Otra muestra es el “michoacanazo”, en el que los servidores públicos locales fueron detenidos, exhibidos, vilipendiados, arraigados, acusados, procesados y privados de su libertad personal sin que hubiese elementos comprobatorios del cuerpo del delito y la presunta responsabilidad. El leitmotiv, la causa primigenia del anómalo proceder, estribó en dar un golpe mediático con la pretensión de obtener una  ganancia político electoral.

En el sonado acontecimiento de Luz y Fuerza del Centro también se incurrió en esta grave patología política y jurídica. La forma fascistoide en que se llevó a cabo la ejecución sumaria del decreto de extinción, aunada a  los hechos acaecidos tras la toma de las instalaciones, pusieron de manifiesto que las atribuciones legales fueron usadas para alcanzar metas totalmente opuestas al interés general, como castigar y estigmatizar al Sindicato Mexicano de Electricistas, un gremio que se ha caracterizado por su capacidad de oposición y su afinidad con diferentes movimientos sociales contrarios al neoliberalismo; facilitar la presencia de inversionistas privados en un área estratégica de la economía nacional en la que sólo el Estado puede participar; y  permitir el usufructo de los más de 23 mil kilómetros de cableado de fibra óptica.

Tampoco puede ignorarse aquella transmisión en red nacional desde Los Pinos destinada a difundir los supuestos logros en materia de seguridad, la cual fue declarada ilegal por el Consejo General del IFE en virtud de que se violentó la veda electoral, se materializaron actos de proselitismo y se indujo al voto ciudadano, transgrediéndose  la prohibición contenida en el artículo 41 de la Constitución General de la República.

Otro uso abusivo y desviado de la investidura presidencial es la declaración hecha en la sede de la Concanaco en el sentido de que algunas encuestas ubicaban a la candidata blanquiazul, Josefina Vázquez Mota, ligeramente abajo de la posición en la que se encontraba Enrique Peña Nieto.
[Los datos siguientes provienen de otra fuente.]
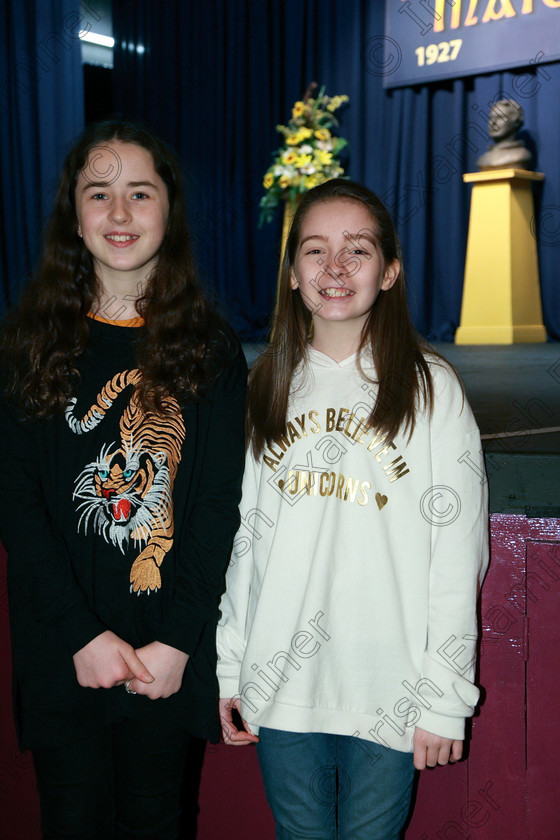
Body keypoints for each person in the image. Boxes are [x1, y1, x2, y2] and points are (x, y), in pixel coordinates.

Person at [216, 180, 488, 839]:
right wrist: (233, 663)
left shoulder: (431, 387)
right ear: (290, 274)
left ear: (389, 270)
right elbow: (245, 538)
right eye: (315, 250)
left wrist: (446, 699)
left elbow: (458, 554)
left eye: (357, 250)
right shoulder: (266, 384)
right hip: (282, 685)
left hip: (387, 690)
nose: (335, 268)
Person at [0, 120, 246, 839]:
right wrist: (81, 634)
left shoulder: (209, 347)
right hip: (62, 650)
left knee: (156, 822)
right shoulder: (28, 344)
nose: (118, 213)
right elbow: (17, 505)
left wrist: (176, 642)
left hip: (164, 655)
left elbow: (215, 506)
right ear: (73, 217)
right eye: (98, 193)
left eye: (139, 193)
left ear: (167, 211)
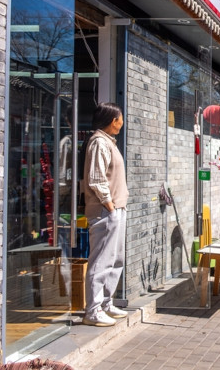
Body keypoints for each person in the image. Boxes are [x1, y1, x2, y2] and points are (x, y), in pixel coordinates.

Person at [82, 102, 129, 327]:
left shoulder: (109, 142)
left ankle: (105, 304)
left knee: (115, 259)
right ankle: (92, 310)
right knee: (101, 260)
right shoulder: (99, 142)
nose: (122, 122)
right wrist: (109, 205)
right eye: (120, 118)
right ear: (113, 120)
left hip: (116, 208)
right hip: (105, 210)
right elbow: (96, 178)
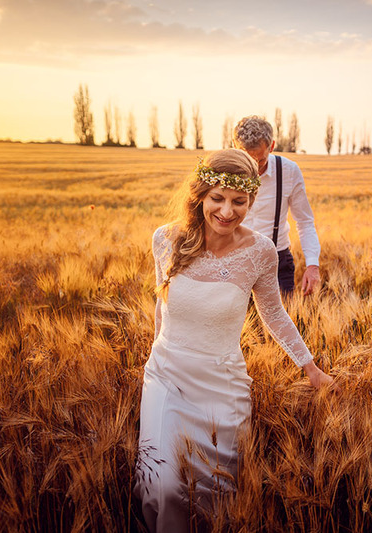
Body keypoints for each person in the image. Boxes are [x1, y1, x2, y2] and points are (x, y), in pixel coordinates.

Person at [134, 148, 334, 532]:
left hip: (222, 386)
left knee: (216, 493)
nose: (227, 211)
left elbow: (273, 314)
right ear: (201, 197)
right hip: (166, 377)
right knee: (164, 486)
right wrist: (154, 356)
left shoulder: (259, 252)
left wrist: (310, 367)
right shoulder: (165, 240)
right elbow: (162, 304)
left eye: (239, 201)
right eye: (218, 199)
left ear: (250, 200)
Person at [233, 116, 321, 296]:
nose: (254, 170)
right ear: (235, 148)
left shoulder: (288, 171)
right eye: (247, 161)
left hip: (277, 261)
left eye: (260, 161)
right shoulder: (223, 170)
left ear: (271, 147)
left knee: (281, 321)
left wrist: (312, 264)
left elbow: (304, 221)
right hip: (232, 260)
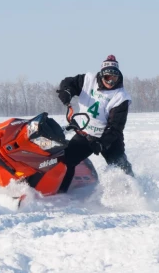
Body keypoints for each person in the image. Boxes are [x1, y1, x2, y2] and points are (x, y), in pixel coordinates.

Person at [56, 55, 134, 193]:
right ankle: (61, 194)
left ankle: (136, 194)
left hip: (109, 138)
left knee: (121, 169)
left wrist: (102, 143)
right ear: (101, 75)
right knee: (67, 162)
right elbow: (69, 82)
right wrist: (66, 91)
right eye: (107, 77)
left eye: (114, 78)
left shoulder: (121, 97)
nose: (110, 81)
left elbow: (116, 127)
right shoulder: (88, 79)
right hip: (85, 134)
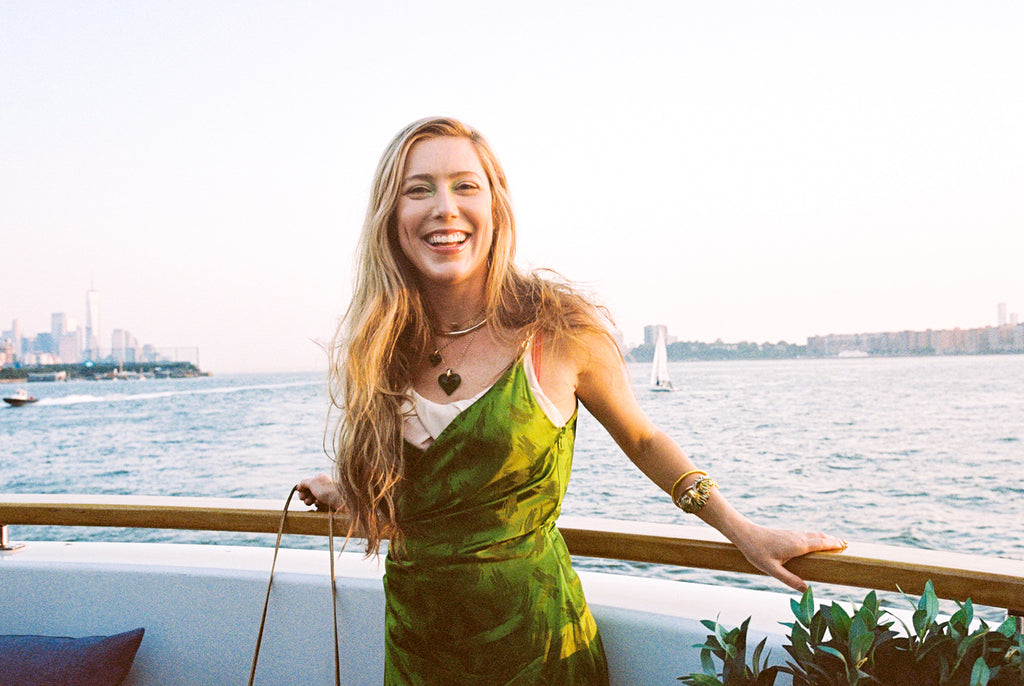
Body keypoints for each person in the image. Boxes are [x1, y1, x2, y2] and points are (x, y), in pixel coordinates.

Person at [298, 116, 845, 685]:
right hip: (418, 643)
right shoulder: (379, 345)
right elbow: (434, 490)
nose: (445, 207)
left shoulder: (557, 330)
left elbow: (643, 439)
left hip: (538, 644)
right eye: (419, 189)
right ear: (391, 215)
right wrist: (350, 489)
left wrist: (740, 530)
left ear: (496, 207)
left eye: (465, 186)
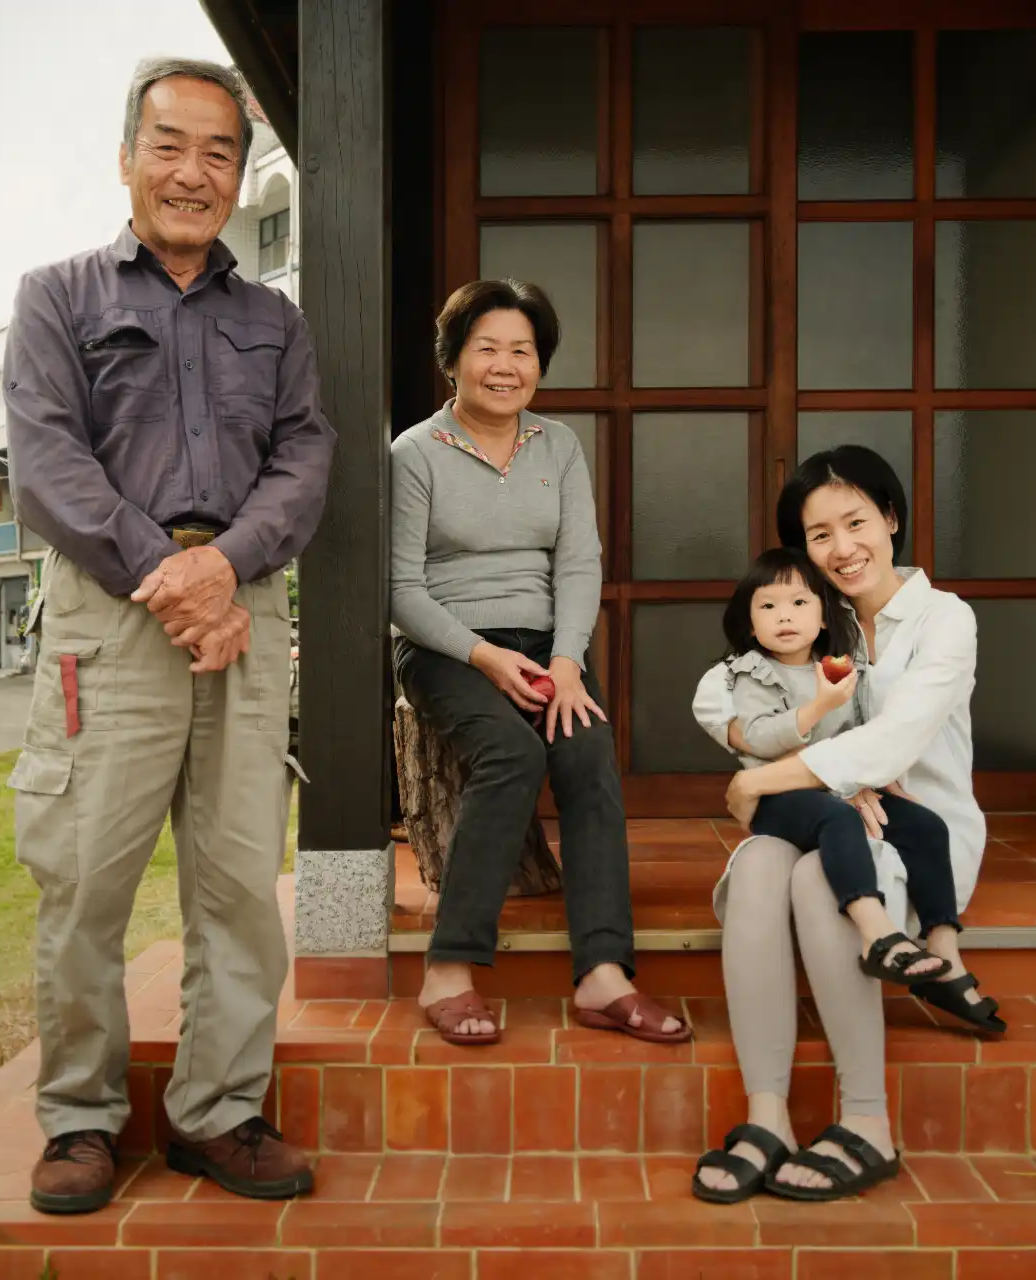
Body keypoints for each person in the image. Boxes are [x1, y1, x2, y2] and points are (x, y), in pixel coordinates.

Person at [4, 57, 335, 1213]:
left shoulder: (274, 320)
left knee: (241, 880)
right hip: (114, 613)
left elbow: (305, 457)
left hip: (244, 608)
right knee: (85, 879)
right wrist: (174, 571)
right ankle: (81, 1119)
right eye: (171, 145)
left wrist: (226, 565)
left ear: (244, 176)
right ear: (128, 157)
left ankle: (218, 1110)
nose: (194, 173)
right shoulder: (58, 296)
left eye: (221, 153)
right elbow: (46, 467)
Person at [688, 446, 992, 1204]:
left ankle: (867, 1120)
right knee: (761, 860)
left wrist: (757, 779)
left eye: (856, 522)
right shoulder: (820, 632)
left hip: (917, 833)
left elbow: (892, 742)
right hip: (821, 822)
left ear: (891, 518)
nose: (841, 547)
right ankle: (768, 1115)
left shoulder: (944, 619)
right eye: (818, 534)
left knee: (813, 868)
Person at [390, 278, 688, 1048]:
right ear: (452, 360)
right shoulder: (416, 453)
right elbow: (400, 589)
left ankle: (603, 974)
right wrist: (485, 657)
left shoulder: (559, 444)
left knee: (587, 750)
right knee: (511, 752)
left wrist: (565, 661)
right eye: (485, 348)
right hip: (447, 645)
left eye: (521, 350)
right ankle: (450, 968)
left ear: (540, 365)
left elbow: (579, 562)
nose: (504, 365)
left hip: (544, 646)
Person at [710, 547, 961, 987]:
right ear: (751, 625)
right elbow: (761, 738)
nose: (784, 616)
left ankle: (943, 946)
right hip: (779, 798)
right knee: (839, 817)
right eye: (768, 606)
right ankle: (876, 934)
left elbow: (862, 731)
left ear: (824, 617)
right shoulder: (751, 673)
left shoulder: (839, 668)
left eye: (799, 603)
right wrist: (820, 706)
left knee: (926, 826)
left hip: (844, 790)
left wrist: (881, 775)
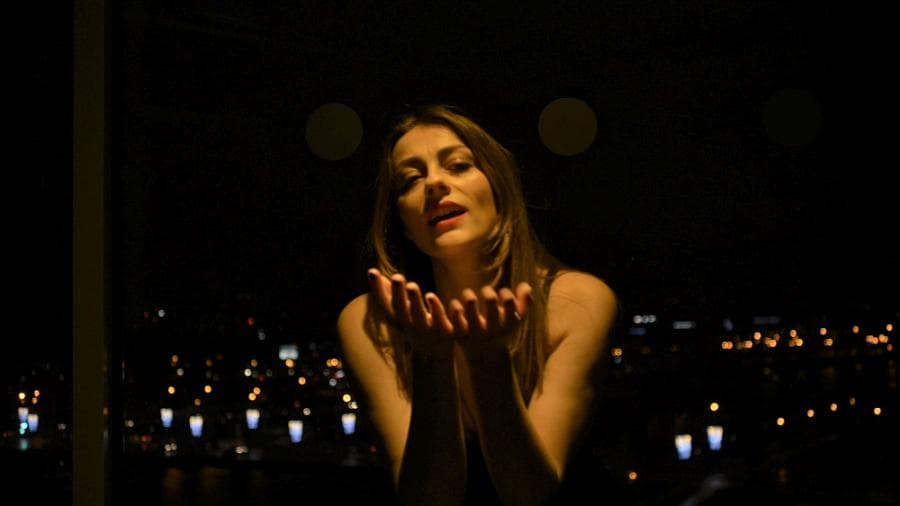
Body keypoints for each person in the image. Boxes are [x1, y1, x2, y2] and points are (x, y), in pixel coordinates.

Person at [337, 104, 618, 505]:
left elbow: (530, 494)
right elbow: (429, 499)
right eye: (411, 179)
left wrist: (489, 361)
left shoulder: (577, 300)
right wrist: (431, 358)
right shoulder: (369, 321)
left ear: (500, 188)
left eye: (458, 165)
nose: (434, 183)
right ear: (403, 224)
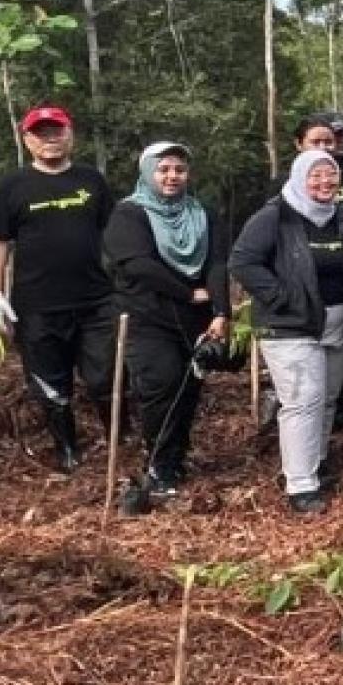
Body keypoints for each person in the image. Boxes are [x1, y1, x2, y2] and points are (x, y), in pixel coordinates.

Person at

¡Y qué decir de la inmunidad otorgada al ex presidente Ernesto Zedillo dentro del oficio dirigido por la Cancillería al Departamento de Estado de los Estados Unidos! Más que brindar un salvavidas al priista para que enfrente airosamente la demanda enderezada en su contra ante una corte federal de Connecticut por algunos de los sobrevivientes de la atroz matanza de Acteal, el cometido esencial de esta medida internacional tiene que ver con el establecimiento de un precedente jurídico del cual eventualmente Felipe Calderón podría echar mano en el futuro si ello fuere necesario, a efecto de neutralizar posibles denuncias ante la justicia norteamericana.

El riesgo del surgimiento de nuevos casos de desvío de poder es tangible. Calderón está obsesionado con la idea de que la banda presidencial siga en manos de su partido. La tentación de hacer uso ilegítimo del poder del Estado para interferir en los comicios del próximo mes de julio, incluso por la vía de la criminalización de los opositores políticos, está a flor de piel.